Equally as disturbing is the CDC's recent disclosure that one in five American teens has at least one risk factor for developing heart disease in adulthood. While the risk factors, such as having a high level of triglycerides, low levels of good cholesterol, or high levels of bad cholesterol, can occur in teens at a healthy weight, generally they do not.

Fortunately, these risk factors can be mitigated with small, incremental changes. Sarah Wally, a dietitian with the National Association for Margarine Manufacturers, notes in an article for Medical News today that replacing a butter with a soft spread margarine is one way to start and that the change is greater than the 40-calorie difference per serving.

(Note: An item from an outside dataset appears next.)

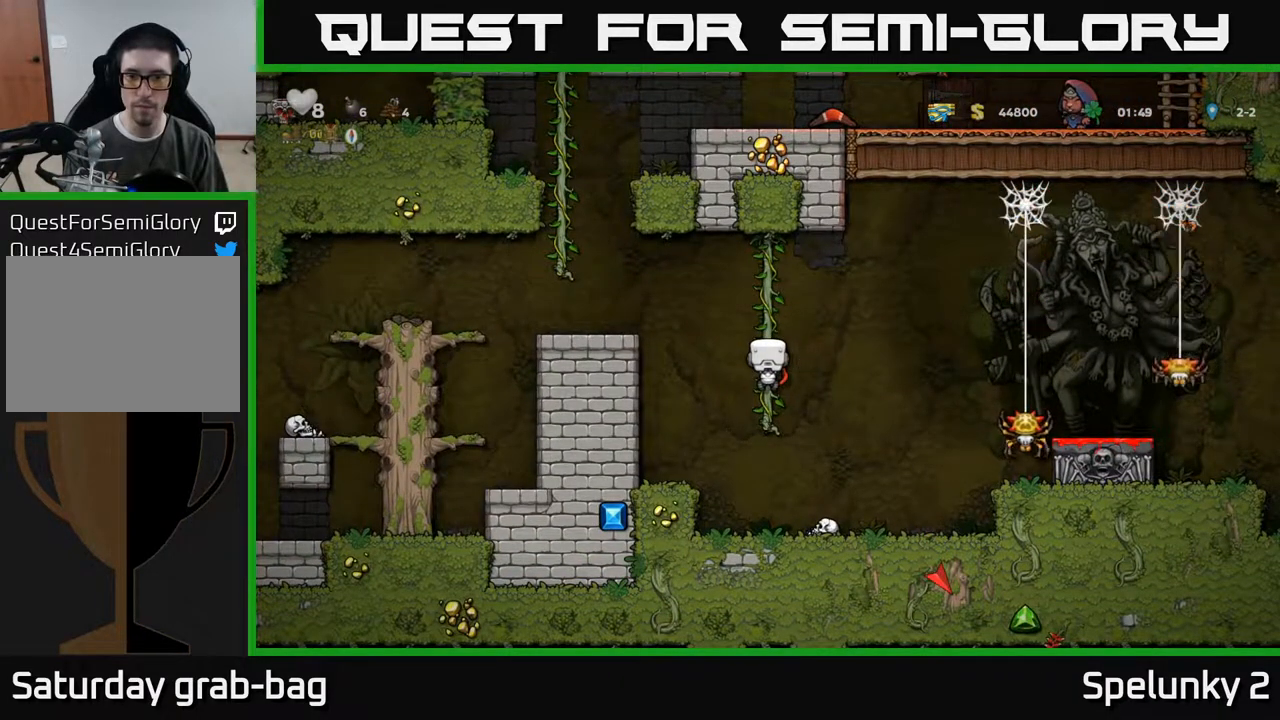
{"buttons": [], "left_stick": "center", "right_stick": "center", "events": [[33, "DPAD_RIGHT", "up"], [33, "X", "up"]]}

For instance, a Journal of the American Medical Association study found that this single change resulted in a nine percent drop in the LDL levels in children, so maybe the change that Mrs. Obama is seeking isn't impossible. But even she admits it's serious enough for the change to require politicians, medical personnel, community groups, educators, and parents to work together.

But if research done by Sarah Anderson, PhD, of Ohio State University College of Public Health in Columbus, and Robert Whitaker, MD, of Temple University in Philadelphia is found to be true, the most significant inroads in the battle against childhood obesity can be made by that last group, the parents.

Anderson and Whitaker found that altering three family routines reduced the risk of obesity in preschoolers by almost 40 percent. The alterations are limiting the time the child watches television to less than two hours a day, making sure he or she gets more than 10.5 hours of sleep a night, and eating dinner together as a family six or seven times a week.

Even though the three alterations were most effective together, even a single change reduced the odds of obesity by more than 23 percent.

So if parents begin instituting single, incremental changes in the way their children eat and exercise, Mrs. Obama just might see the childhood obesity rate begin to decline. And then she can hope that Domino Effect analogy first made by President Eisenhower to get the U.S. involved in the Vietnam War that free countries fall like a row of dominoes once one turns communist also applies to kids' bad habits once they begin to make healthy lifestyle changes.